Peux-tu nous parler un peu plus de ta série intitulée « Le royaume » ? Comment procèdes-tu pour déterminer les sujets ? Quels sont tes choix graphiques et narratifs ?

Le Royaume, c’est parti d’un pari stupide que je me suis lancé : faire un strip par jour, malgré mon boulot et ma vie sociale. Pour ce faire, j’avais besoin de personnages stéréotypés, d’un style archi simple et dépouillé et d’un ou deux décors fixes. Les sujets m’ont été dictés par l’actualité de l’époque : les émeutes de banlieue, qui m’ont profondément marqué et construit. Au final, j’ai tenu le coup environ un mois et demi avant d’être rattrapé par cette connerie de réalité et de produire à rythme plus cool. Les 100 strips de la saison 1 sont désormais achevés et seront lisibles petit à petit sur le site de la Cité des Esclaves. La saison 2 est en chantier et au niveau des sujets, là encore, il n’y a qu’à tendre l’oreille pour en trouver…

Je dois dire que je suis assez surpris de voir que le Royaume est ce qui marque le plus les gens dans mon travail, alors que c’est le truc probablement le moins élaboré. Gregor me dit que c’est parce que l’humour attire toujours plus que le reste, c’est probablement vrai. En tout cas, c’est étrange pour moi, car le Royaume n’est finalement qu’une toute petite part de mon boulot, et certainement pas la plus intéressante à mon sens.

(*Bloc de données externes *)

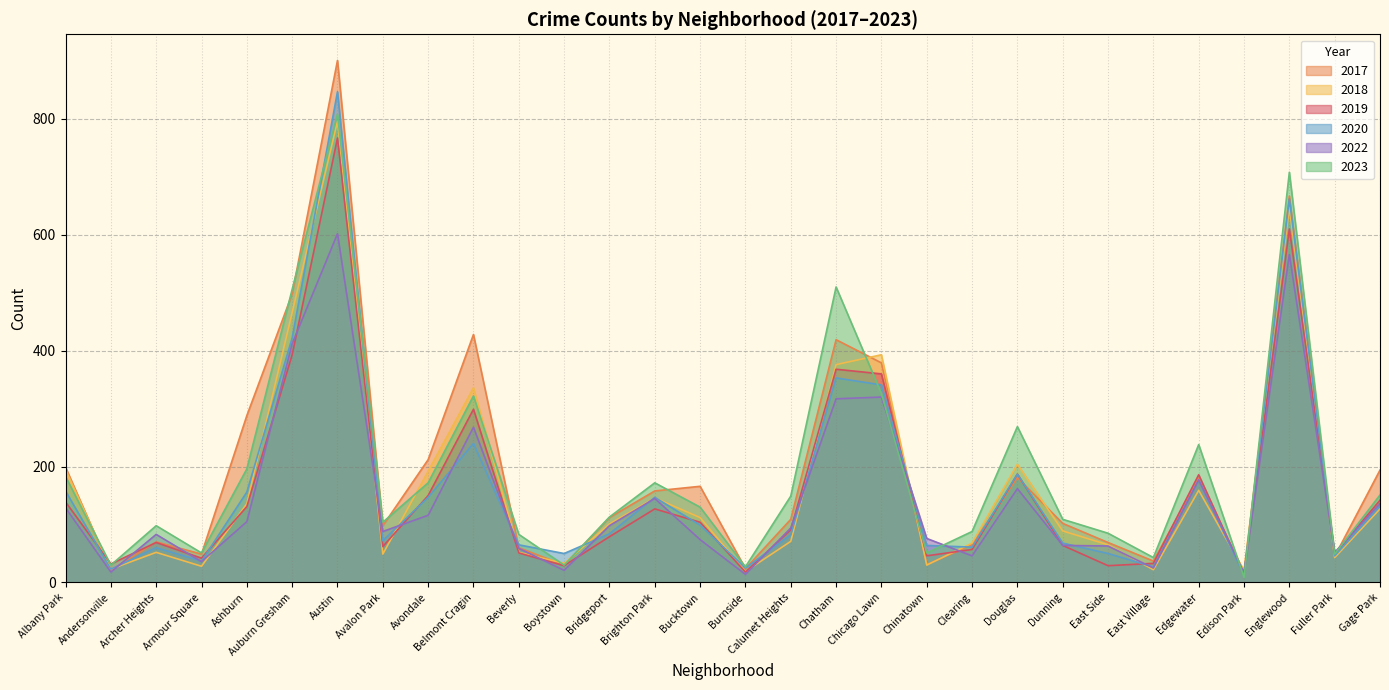

How many intersections are there between 2018 and 2020?

14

Et côté projets, tu en es où ?

Pas mal de récits courts, certains seuls, d’autres avec l’excellent Mogeo. Il y a aussi la saison 2 du Royaume, bien sûr, mais qui n’arrivera pas avant un certain nombre de mois. Le plus important à part ça reste de faire vivre la Cité des Esclaves et d’y publier tous les récits inédits qui encombrent encore mes tiroirs et puis de continuer à hanter un peu le site B.D.A. pour continuer de découvrir de magnifiques talents de jour en jour.